The Martian atmosphere is composed almost entirely of carbon dioxide. Astronauts could save half the fuel they need for a return trip home by making what they need on the red planet once they arrive, says UC College of Engineering and Applied Science Assistant Professor Jingjie Wu.
“It’s like a gas station on Mars. You could easily pump carbon dioxide through this reactor and produce methane for a rocket,” Dr Wu said.
The US Government has set a goal of achieving a 50 per cent reduction in greenhouse gas pollutants by 2030 and an economy that relies on renewable energy by 2050.
“That means we’ll have to recycle carbon dioxide,” Dr Wu says.
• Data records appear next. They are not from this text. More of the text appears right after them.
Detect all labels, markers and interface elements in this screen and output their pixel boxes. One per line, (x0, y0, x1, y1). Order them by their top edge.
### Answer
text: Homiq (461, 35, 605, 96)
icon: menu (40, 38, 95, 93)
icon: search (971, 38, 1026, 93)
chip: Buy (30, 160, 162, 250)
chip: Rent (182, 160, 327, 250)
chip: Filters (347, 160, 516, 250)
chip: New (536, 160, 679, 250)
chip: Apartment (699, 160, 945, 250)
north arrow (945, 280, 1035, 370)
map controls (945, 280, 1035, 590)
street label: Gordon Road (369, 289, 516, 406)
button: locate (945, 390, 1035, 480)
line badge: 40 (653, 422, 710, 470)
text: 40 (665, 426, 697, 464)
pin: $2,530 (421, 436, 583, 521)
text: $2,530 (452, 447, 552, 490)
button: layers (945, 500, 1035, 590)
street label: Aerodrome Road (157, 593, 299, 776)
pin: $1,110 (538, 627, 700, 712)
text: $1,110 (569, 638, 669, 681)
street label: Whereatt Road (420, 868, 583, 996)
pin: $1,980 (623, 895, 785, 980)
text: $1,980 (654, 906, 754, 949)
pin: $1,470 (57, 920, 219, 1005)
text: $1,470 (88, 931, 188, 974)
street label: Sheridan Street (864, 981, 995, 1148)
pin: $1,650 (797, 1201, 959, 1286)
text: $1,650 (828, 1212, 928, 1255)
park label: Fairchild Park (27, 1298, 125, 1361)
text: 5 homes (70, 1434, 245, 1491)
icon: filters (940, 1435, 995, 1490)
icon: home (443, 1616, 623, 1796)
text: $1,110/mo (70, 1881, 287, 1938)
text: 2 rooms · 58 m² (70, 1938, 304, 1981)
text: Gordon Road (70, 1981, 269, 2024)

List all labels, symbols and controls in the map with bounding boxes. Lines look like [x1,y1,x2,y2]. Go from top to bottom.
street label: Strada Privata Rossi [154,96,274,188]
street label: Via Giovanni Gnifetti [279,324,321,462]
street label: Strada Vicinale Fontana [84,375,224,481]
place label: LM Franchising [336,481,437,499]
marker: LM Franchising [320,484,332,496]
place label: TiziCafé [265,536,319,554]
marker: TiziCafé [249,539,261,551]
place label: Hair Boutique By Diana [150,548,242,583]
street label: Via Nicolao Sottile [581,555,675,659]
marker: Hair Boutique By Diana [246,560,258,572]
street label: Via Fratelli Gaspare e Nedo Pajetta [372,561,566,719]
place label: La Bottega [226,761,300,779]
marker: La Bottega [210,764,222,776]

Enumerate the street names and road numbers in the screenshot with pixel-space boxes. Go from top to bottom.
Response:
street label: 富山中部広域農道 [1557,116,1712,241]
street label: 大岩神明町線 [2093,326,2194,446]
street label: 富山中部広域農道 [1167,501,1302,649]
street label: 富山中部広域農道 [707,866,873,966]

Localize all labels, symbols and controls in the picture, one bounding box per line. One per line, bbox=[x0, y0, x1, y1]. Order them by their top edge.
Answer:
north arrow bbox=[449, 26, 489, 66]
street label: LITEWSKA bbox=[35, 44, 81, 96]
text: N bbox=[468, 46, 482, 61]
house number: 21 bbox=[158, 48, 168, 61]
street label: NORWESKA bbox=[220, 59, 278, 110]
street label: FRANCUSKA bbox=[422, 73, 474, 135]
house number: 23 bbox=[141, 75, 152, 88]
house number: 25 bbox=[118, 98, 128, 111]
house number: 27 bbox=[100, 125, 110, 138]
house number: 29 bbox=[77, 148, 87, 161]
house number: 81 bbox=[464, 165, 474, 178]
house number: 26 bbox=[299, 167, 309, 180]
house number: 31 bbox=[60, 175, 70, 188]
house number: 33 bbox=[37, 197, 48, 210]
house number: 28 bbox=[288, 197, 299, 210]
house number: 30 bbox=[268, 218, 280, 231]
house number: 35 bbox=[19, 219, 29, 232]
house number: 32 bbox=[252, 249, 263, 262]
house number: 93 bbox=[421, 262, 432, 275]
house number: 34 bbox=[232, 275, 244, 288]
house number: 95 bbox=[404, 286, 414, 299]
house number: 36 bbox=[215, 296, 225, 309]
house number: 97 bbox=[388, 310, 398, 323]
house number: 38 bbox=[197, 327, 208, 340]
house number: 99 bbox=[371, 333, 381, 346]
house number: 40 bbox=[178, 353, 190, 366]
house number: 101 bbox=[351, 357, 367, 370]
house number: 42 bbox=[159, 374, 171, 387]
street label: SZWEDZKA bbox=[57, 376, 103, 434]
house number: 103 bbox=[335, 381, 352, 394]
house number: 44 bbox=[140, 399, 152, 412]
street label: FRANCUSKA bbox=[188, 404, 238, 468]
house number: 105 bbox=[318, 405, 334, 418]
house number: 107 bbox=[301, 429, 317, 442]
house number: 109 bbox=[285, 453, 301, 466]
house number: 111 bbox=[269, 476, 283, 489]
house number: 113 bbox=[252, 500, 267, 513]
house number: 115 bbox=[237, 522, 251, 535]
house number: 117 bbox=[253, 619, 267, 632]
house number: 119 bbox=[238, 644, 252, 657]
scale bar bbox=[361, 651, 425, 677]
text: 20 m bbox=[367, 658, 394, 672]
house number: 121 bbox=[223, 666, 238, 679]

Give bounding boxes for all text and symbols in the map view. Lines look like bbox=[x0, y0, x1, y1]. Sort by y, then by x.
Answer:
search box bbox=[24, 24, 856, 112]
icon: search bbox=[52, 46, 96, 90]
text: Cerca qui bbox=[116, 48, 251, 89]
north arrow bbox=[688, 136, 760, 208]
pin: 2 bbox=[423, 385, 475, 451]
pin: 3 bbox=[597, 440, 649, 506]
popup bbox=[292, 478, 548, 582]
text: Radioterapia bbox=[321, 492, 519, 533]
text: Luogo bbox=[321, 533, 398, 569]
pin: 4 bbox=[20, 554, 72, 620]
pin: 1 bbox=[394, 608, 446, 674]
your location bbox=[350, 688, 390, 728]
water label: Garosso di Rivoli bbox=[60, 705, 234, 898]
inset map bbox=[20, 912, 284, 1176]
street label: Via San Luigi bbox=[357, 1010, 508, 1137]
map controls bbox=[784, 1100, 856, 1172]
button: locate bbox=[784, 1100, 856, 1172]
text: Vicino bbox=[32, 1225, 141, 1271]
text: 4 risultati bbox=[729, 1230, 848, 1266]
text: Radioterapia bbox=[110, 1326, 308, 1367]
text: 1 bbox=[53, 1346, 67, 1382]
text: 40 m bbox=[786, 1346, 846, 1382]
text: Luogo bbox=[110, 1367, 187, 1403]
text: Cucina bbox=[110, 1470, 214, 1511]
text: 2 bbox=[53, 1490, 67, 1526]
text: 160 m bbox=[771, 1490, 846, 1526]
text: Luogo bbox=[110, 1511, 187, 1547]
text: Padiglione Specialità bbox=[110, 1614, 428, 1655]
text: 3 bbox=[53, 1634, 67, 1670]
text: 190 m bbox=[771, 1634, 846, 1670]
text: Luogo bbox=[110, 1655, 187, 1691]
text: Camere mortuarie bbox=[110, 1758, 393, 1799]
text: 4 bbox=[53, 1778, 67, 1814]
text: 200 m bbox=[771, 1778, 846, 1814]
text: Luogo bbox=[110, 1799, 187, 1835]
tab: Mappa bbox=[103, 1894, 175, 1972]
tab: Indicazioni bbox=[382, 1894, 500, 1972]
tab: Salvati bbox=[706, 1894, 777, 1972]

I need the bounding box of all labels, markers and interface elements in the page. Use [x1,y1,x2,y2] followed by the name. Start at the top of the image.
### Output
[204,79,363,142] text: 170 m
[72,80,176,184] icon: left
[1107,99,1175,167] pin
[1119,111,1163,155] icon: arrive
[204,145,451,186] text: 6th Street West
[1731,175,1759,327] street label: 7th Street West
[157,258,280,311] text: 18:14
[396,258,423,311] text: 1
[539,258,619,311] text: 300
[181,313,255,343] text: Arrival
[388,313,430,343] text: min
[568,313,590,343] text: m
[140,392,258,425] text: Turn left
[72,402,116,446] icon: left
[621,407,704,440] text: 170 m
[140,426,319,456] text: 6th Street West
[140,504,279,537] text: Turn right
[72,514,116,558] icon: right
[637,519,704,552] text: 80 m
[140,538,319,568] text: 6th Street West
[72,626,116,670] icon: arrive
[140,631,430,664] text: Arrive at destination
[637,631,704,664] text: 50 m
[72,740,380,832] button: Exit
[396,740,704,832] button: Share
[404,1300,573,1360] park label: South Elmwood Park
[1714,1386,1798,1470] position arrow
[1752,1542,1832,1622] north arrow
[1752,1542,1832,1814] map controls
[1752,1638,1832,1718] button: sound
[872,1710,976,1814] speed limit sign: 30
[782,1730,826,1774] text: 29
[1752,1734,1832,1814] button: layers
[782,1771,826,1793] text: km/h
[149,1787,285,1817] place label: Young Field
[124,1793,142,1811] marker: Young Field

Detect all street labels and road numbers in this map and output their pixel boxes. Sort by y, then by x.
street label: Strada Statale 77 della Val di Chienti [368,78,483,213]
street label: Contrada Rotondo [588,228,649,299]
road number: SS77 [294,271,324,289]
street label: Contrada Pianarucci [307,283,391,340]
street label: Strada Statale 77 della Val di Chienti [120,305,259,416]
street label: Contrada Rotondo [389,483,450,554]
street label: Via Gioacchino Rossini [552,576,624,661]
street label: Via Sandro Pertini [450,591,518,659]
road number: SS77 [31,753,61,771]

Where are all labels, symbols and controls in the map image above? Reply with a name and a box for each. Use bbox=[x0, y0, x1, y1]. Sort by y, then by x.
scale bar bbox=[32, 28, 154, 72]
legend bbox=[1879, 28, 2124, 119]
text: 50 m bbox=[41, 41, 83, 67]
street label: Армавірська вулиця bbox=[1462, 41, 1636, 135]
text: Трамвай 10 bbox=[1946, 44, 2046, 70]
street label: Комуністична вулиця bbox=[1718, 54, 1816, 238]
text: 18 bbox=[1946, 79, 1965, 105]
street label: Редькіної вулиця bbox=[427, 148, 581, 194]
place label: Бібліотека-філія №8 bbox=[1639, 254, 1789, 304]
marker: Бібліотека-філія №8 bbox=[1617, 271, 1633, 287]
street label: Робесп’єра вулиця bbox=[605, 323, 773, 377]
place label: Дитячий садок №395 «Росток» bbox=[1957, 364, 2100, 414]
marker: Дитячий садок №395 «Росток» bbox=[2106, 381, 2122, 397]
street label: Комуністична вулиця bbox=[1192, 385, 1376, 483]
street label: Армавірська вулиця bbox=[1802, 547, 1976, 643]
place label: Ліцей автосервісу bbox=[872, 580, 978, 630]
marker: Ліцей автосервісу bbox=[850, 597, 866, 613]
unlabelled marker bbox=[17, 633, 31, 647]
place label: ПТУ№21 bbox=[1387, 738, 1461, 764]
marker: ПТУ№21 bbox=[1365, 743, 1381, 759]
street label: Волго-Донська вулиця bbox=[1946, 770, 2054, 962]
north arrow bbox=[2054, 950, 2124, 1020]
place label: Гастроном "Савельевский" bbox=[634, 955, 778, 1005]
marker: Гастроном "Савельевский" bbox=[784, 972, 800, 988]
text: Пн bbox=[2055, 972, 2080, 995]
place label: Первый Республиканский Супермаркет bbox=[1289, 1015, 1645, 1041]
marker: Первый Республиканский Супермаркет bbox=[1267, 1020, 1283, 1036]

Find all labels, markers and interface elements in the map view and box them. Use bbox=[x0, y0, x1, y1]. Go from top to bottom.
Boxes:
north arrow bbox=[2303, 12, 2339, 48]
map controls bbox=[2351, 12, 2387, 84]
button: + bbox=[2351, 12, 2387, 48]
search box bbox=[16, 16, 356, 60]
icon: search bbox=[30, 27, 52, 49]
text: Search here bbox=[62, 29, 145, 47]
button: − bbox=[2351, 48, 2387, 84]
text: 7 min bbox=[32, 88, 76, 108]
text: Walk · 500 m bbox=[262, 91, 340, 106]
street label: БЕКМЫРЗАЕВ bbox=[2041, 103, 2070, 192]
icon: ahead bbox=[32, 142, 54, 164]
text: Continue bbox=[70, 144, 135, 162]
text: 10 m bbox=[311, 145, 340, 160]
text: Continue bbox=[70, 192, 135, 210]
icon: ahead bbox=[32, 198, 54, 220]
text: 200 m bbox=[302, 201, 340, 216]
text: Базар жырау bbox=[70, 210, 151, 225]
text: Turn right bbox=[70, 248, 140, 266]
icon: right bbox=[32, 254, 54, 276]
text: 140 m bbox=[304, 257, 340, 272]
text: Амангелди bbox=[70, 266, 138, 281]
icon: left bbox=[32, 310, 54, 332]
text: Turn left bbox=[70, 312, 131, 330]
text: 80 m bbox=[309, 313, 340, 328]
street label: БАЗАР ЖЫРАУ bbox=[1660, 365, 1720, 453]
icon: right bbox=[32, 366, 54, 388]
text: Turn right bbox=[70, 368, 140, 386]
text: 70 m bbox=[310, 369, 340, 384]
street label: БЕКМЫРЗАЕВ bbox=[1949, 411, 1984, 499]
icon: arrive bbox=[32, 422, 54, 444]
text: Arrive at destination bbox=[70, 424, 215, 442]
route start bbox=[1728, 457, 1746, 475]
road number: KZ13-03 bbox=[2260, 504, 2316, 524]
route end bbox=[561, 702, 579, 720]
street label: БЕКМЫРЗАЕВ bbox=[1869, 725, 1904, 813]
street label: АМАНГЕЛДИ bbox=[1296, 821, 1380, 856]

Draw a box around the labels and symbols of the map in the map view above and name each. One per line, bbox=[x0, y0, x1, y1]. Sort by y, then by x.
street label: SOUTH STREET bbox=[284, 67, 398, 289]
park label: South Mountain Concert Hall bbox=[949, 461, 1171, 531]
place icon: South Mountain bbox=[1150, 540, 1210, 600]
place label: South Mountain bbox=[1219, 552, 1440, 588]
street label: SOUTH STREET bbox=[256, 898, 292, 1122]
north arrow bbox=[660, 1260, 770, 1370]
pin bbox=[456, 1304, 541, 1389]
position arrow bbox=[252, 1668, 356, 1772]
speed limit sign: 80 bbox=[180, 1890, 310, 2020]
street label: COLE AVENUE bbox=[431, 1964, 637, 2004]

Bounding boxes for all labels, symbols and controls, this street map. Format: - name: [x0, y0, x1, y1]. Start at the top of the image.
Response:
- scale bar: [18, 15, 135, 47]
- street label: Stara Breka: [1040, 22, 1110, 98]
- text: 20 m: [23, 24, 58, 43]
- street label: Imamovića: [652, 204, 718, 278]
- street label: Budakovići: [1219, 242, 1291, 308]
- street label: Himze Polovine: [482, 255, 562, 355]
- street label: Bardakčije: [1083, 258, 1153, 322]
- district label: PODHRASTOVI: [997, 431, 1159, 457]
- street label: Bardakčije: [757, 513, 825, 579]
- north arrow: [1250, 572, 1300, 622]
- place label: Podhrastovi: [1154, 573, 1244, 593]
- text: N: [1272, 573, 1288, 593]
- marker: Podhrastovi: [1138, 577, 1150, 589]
Dr Wu and his students, including lead author and UC doctoral candidate Tianyu Zhang, are experimenting with different catalysts such as graphene quantum dots - layers of carbon just nanometers big - that can increase the yield of methane.
Dr Wu said the process holds promise to help mitigate climate change, but it also has a big commercial advantage in producing fuel as a byproduct.
“The process is 100 times more productive than it was just 10 years ago. So you can imagine that progress will come faster and faster,” Dr Wu says.
“In the next 10 years, we’ll have a lot of startup companies to commercialize this technique.”
Dr Wu’s lab is also using different catalysts to produce not only methane but ethylene.
Ethylene is known as the world’s most important chemical; used in the manufacture of plastics, rubber, synthetic clothing and other products.
“Green energy will be very important. In the future, it will represent a huge market. So I wanted to work on it,” Zhang said.
Synthesising fuel from carbon dioxide becomes even more commercially viable when coupled with renewable energy such as solar or wind power, Dr Wu says.
“Right now we have excess green energy that we just throw away. We can store this excess renewable energy in chemicals,” he said.
The process is scalable for use in power plants that can generate tons of carbon dioxide. It is also highly efficient, as the conversion can take place right where excess carbon dioxide is produced.
Dr Wu says advances in fuel production from carbon dioxide make him more confident that humans will set foot on Mars in his lifetime.
“Right now if you want to come back from Mars, you would need to bring twice as much fuel, which is very heavy,” he said.
“And in the future, you’ll need other fuels. So we can produce methanol from carbon dioxide and use them to produce other downstream materials. Then maybe one day we could live on Mars.”